The records
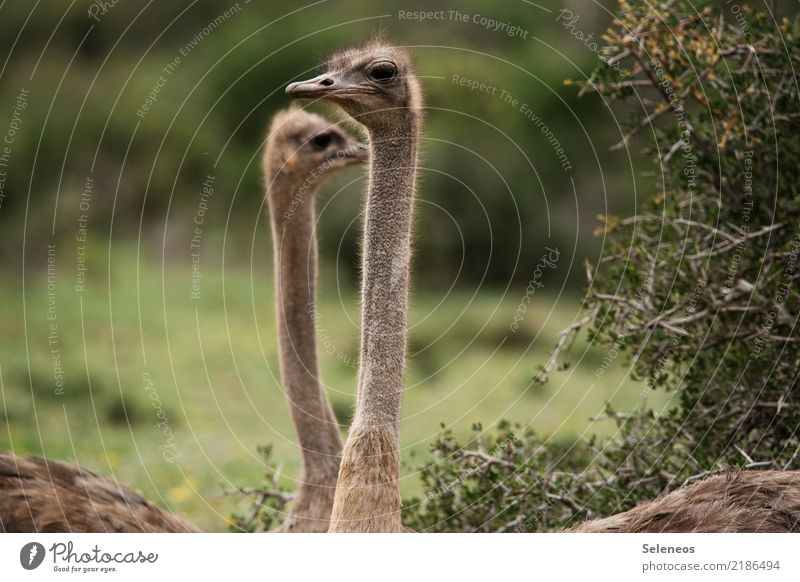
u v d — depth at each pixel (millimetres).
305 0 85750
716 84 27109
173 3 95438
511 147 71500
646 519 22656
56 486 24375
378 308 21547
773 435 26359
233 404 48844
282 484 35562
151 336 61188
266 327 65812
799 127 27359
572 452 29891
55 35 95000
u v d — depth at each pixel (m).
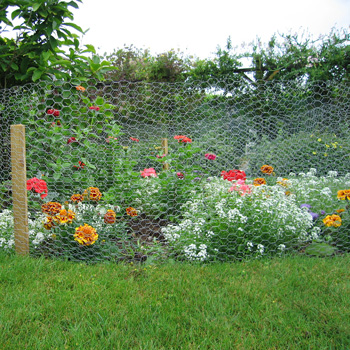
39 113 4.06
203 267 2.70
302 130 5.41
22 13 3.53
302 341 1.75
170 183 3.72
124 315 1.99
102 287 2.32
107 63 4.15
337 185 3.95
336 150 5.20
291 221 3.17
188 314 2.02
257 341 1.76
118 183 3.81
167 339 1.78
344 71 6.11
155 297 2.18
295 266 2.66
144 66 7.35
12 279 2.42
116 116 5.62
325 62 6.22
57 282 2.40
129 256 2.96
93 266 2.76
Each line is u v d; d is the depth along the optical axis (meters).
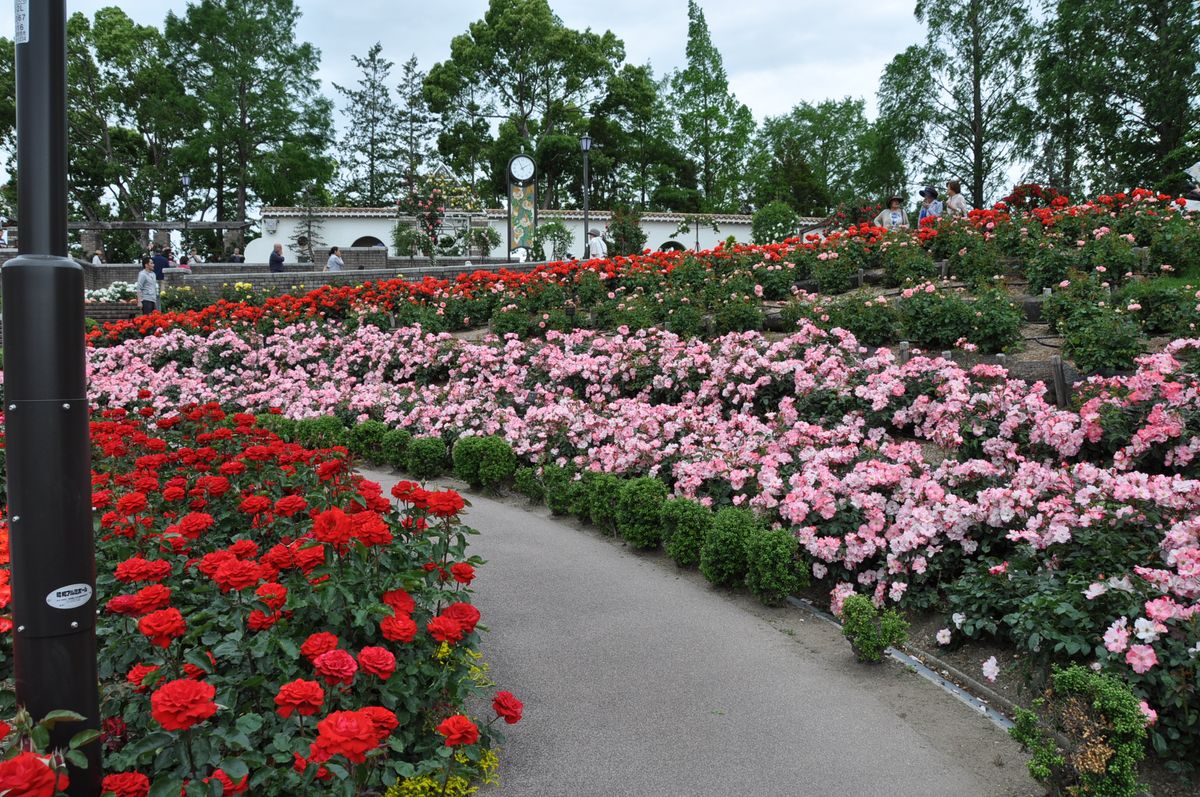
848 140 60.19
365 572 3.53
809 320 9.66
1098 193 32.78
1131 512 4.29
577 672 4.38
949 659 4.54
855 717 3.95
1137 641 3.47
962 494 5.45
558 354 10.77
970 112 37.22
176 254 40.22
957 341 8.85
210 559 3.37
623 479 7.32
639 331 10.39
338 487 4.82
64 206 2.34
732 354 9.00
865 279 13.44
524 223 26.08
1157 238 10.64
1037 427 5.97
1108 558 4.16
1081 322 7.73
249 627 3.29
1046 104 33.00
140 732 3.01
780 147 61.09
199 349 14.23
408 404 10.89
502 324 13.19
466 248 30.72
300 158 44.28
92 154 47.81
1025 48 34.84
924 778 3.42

Your assignment
Wherever a line above contains the string "pixel", copy that line.

Answer below
u v d — depth at each pixel (millimetres).
u v d — depth at each pixel (m).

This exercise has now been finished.